Stored items from a collection:
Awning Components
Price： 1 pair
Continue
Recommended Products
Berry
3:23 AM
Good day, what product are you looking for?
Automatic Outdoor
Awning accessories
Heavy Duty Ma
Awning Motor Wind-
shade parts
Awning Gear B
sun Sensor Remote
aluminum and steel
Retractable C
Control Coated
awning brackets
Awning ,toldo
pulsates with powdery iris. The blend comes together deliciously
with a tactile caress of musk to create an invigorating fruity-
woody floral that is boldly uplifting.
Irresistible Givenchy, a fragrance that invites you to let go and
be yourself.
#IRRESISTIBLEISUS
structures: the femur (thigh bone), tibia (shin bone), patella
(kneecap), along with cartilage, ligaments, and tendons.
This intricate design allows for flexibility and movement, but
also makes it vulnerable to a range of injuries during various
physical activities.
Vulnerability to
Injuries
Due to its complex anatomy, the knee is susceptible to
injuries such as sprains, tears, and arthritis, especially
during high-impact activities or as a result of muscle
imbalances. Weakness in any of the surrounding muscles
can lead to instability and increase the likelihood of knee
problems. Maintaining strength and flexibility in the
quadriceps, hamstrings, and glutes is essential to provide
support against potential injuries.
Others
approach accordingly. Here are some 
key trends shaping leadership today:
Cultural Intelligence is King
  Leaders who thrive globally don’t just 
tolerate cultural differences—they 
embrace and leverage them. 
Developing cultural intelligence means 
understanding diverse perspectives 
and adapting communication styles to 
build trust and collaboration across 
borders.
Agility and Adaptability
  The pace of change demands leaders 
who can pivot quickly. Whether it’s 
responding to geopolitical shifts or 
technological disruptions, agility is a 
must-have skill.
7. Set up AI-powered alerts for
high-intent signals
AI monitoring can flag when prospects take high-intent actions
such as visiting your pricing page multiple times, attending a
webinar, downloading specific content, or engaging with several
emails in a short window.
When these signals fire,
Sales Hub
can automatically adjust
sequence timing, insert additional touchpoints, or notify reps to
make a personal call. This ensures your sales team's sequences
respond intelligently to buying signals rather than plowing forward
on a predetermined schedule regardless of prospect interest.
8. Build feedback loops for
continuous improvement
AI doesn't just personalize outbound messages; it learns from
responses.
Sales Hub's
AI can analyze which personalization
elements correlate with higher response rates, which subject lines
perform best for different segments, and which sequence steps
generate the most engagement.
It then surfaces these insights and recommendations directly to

### Exercise requirements
In the entries above, the lines between the one holding "understanding diverse perspectives" and the one holding "webinar, downloading specific", inclusive, are to be printed exactly as written, and those alone.

### Response area
understanding diverse perspectives 
and adapting communication styles to 
build trust and collaboration across 
borders.
Agility and Adaptability
  The pace of change demands leaders 
who can pivot quickly. Whether it’s 
responding to geopolitical shifts or 
technological disruptions, agility is a 
must-have skill.
7. Set up AI-powered alerts for
high-intent signals
AI monitoring can flag when prospects take high-intent actions
such as visiting your pricing page multiple times, attending a
webinar, downloading specific content, or engaging with several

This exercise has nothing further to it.